■ Work to be completed
Scan the data below for the string "protein". Show every line where it turns up.

------ Available data ------

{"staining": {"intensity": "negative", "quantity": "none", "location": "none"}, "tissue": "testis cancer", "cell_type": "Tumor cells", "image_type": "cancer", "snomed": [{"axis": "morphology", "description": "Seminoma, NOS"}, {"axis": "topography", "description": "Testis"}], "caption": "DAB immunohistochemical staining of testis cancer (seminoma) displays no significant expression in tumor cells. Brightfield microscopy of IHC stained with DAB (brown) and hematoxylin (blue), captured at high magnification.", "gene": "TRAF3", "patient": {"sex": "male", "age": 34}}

------
------ Available data ------

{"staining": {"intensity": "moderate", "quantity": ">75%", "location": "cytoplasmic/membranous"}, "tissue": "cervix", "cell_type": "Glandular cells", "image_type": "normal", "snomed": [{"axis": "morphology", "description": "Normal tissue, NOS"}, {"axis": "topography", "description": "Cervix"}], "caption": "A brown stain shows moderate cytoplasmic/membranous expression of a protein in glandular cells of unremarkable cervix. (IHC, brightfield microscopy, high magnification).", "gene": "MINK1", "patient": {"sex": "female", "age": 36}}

------
------ Available data ------

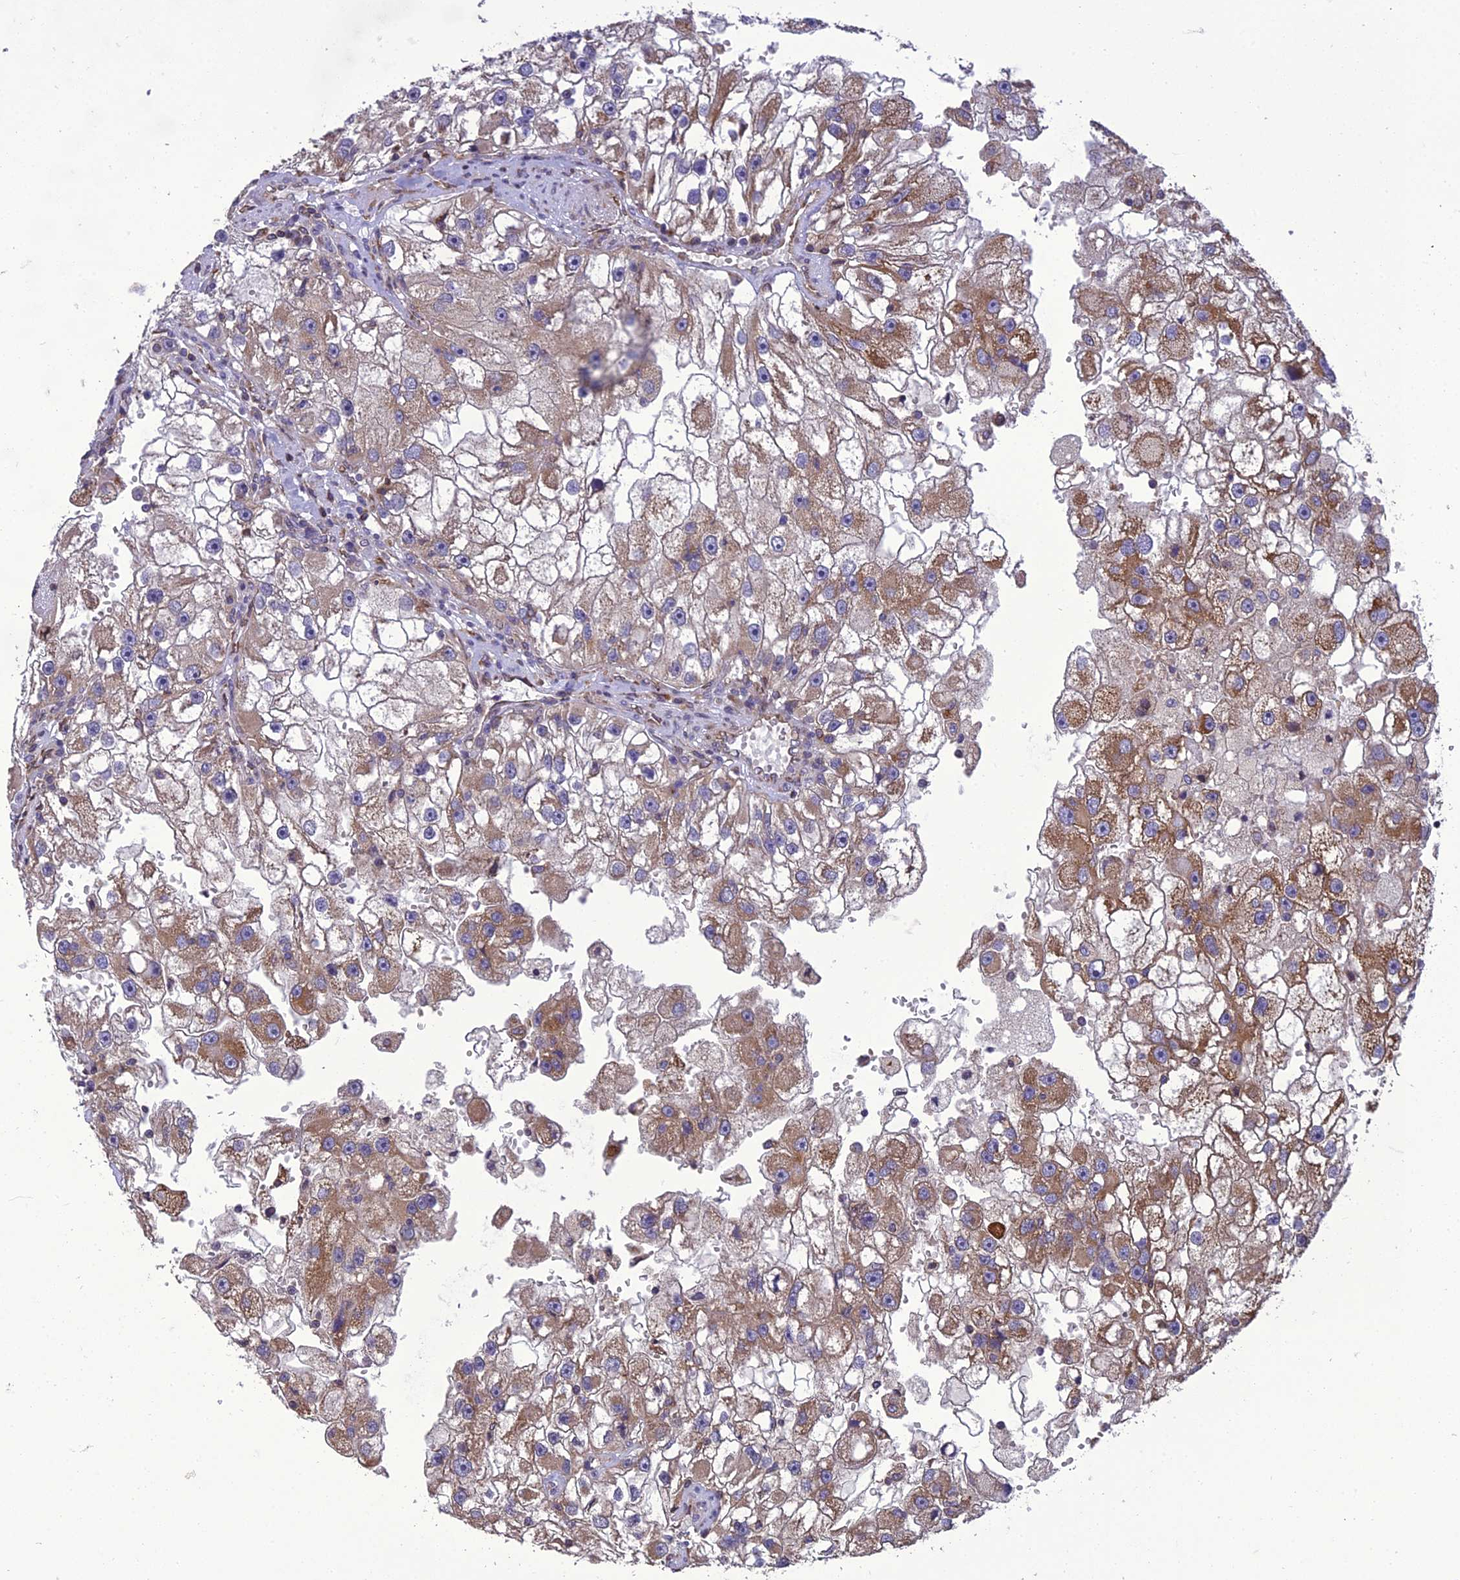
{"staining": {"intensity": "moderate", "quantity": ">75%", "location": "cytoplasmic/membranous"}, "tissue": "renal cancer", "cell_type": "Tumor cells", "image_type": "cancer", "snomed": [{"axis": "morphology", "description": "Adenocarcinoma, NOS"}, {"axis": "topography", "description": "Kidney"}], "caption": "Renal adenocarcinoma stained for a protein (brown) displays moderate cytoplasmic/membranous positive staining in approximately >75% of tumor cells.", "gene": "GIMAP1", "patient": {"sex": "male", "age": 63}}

------

■ Response
{"staining": {"intensity": "moderate", "quantity": ">75%", "location": "cytoplasmic/membranous"}, "tissue": "cervix", "cell_type": "Glandular cells", "image_type": "normal", "snomed": [{"axis": "morphology", "description": "Normal tissue, NOS"}, {"axis": "topography", "description": "Cervix"}], "caption": "A brown stain shows moderate cytoplasmic/membranous expression of a protein in glandular cells of unremarkable cervix. (IHC, brightfield microscopy, high magnification).", "gene": "MINK1", "patient": {"sex": "female", "age": 36}}
{"staining": {"intensity": "moderate", "quantity": ">75%", "location": "cytoplasmic/membranous"}, "tissue": "renal cancer", "cell_type": "Tumor cells", "image_type": "cancer", "snomed": [{"axis": "morphology", "description": "Adenocarcinoma, NOS"}, {"axis": "topography", "description": "Kidney"}], "caption": "Renal adenocarcinoma stained for a protein (brown) displays moderate cytoplasmic/membranous positive staining in approximately >75% of tumor cells.", "gene": "GIMAP1", "patient": {"sex": "male", "age": 63}}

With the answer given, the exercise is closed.